Mick Maslen believed that there is no right or wrong way to draw - anyone is welcome to drop in to the BHI Atrium between 11am and 3pm on Wednesday 1st December to join us in letting go and having some fun with drawing.
Mondrian and the Blues
Piet Mondrian was another abstract artist inspired by blues music: specifically boogie woogie music, after which he named several pieces.
Piet Mondrian - Broadway Boogie Woogie, 1943
You can listen to the kind of music that inspired Mondrian here:
ACTIVITY: Why not put on some music, pick up a pen, and doodle whatever comes to mind?
You may be pleasantly surprised by what you see, as well as what you hear.
Visible and Tactile Sound
Bristol Artist Lisa Cole has been working with the Bristol Robotics Lab to develop a sound to pattern drawing machine as part of her MA in Art & Design at UWE.
The prototype turns sounds into patterns and objects which can be felt or held. The primary material used is clay although the project could be altered to draw with ink, paint or wet concrete.

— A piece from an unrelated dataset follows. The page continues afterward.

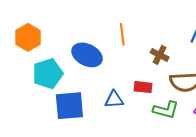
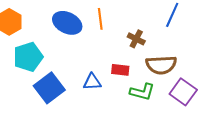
blue ellipse: (87, 55) -> (67, 23), moved
blue square: (69, 106) -> (49, 88), turned -32

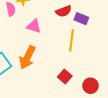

Sound is spoken into or played via a mobile phone that acts as a microphone and amplifier. Using an Arduino as a graphic equaliser, different frequencies of sound make motors react instead of light. The motors control the speed and direction of a turntable (which holds the target object) and the height of a pendulum, which is fitted to deliver clay slip. The shape the pendulum draws is altered by the rotation of the turntable. The resulting 'record' of the sound can include raised lines and braille like dots.
The project is ongoing and Lisa plans a second machine that will record multiple voices as lines, exploring the many languages that are spoken in her area of Bristol.